This giddiness might be traced to my childhood gift-getting experiences. What kid doesn’t wait with exquisite antici … pation to tear into that wrapping that’s concealing our fondest dreams and wishes?
Looking back, it’s impossible not to recognize the many unmistakable little clues wrapped in tissue paper and foil—warnings, some might say—of what my future would bring.
My earliest holiday memory is of my third Christmas. I think it’s a memory; maybe the real memory is seeing that black-and-white Kodak snapshot with the scalloped edges of myself standing in front of the Christmas tree in my pajamas and the tap shoes I wore day and night, scowling.
Either way, I swear I recall unwrapping the big rectangular box I’m holding in the picture. Inside the box was the most pristine baby doll you’ve ever seen, complete with moveable arms and legs, hairplugs, and those creepy blue eyes that opened and closed depending on whether the doll was sitting up or laying down. My mother still tells the story that I never even took the doll out of the box—a big clanging alarm that traditional wife-and-motherhood was not in my future. Even at age three, I had enough sense to know not to reproduce. Gay Clue Number 1.
By the time I hit the third grade, the Super Duper Blooper Gun topped my de rigueur letter to Santa. Load it with ping-pong balls, pump the pressure cylinder, aim at my sister’s Barbie Dream House because I was playing the Ken role. Gay Clue Number 2.
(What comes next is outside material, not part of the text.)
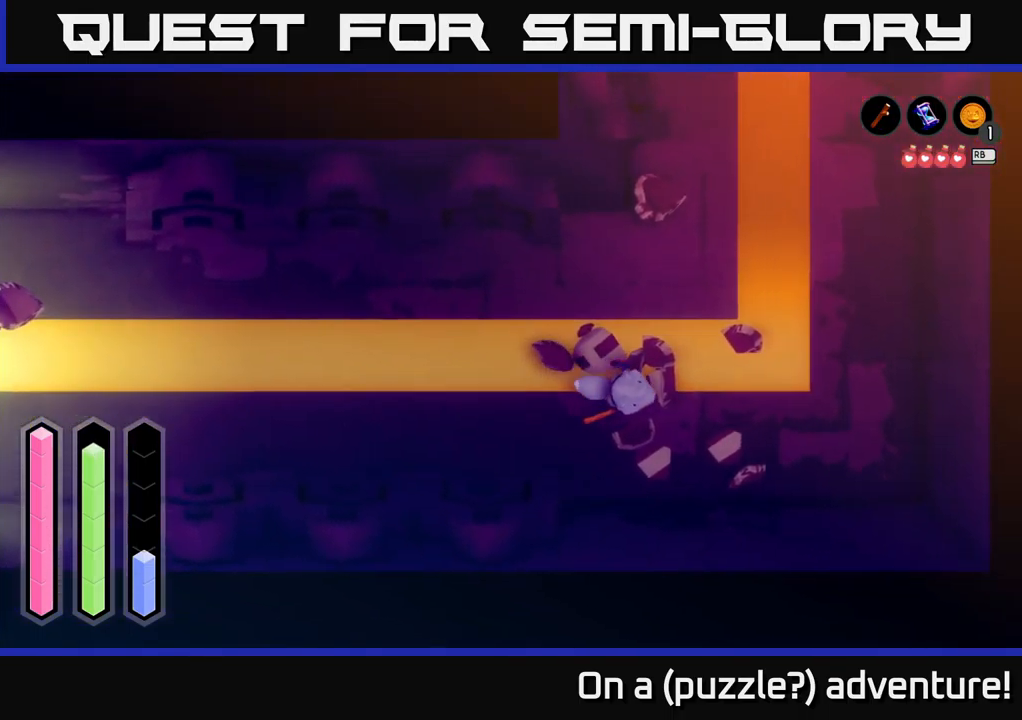
{"buttons": ["A"], "left_stick": "up", "right_stick": "center", "events": [[234, "left_stick", "up-right"], [400, "left_stick", "up"]]}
In sixth grade I got a football for Christmas—a white one, because my mother thought white was more feminine than traditional pigskin brown. That same year I got a purse—a brown leather one, ironically enough. It was not large enough to carry my football, so I had about as much use for it as I had for that creepy blue-eyed, hair-plugged baby doll. Gay Clues Number 3 and 4.
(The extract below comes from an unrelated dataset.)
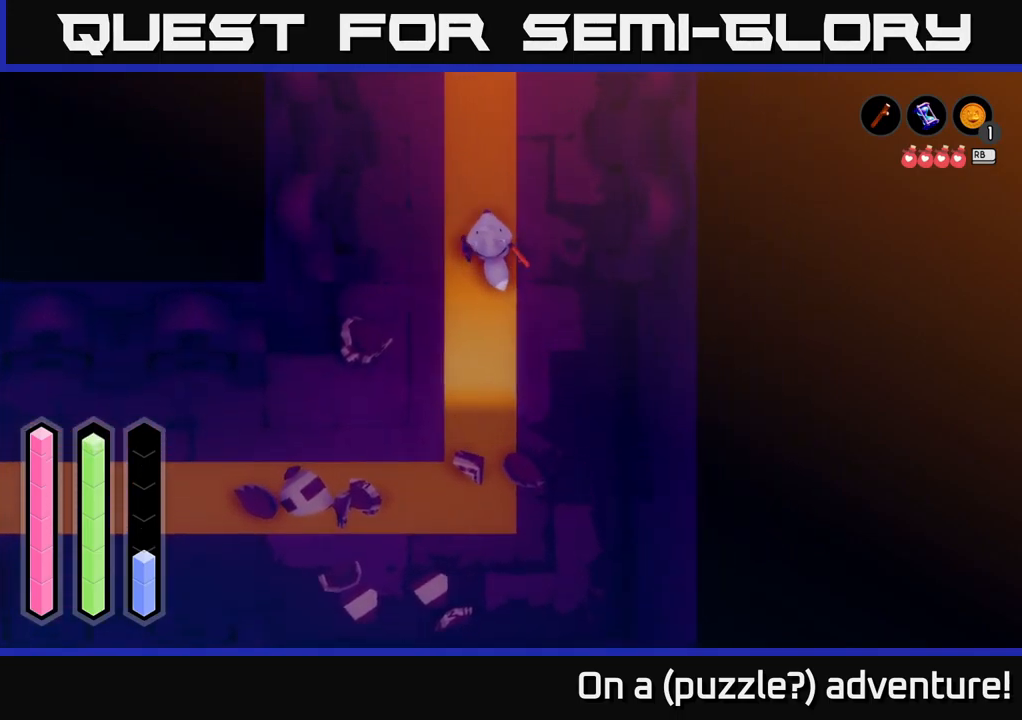
{"buttons": ["A"], "left_stick": "up", "right_stick": "center", "events": []}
Almost every year, one of my standard childhood holiday gifts was being allowed to spend the week between Christmas and New Year’s at my grandparents’ house. For a full week I didn’t have to compete with my five siblings, and would revel in the one-on-one attention my grandmother and grandfather would shower on me. They lived in a very Mayberry-esque little village called Columbiana, a tiny town with about 10 churches and one bar. During the day I would bundle up, pull on my tan mittens with the knit backing and leather palms and make the four-block trek to Cunningham’s Drug Store, where I would read the newest Archie comic book while sipping a chocolate malt at the counter.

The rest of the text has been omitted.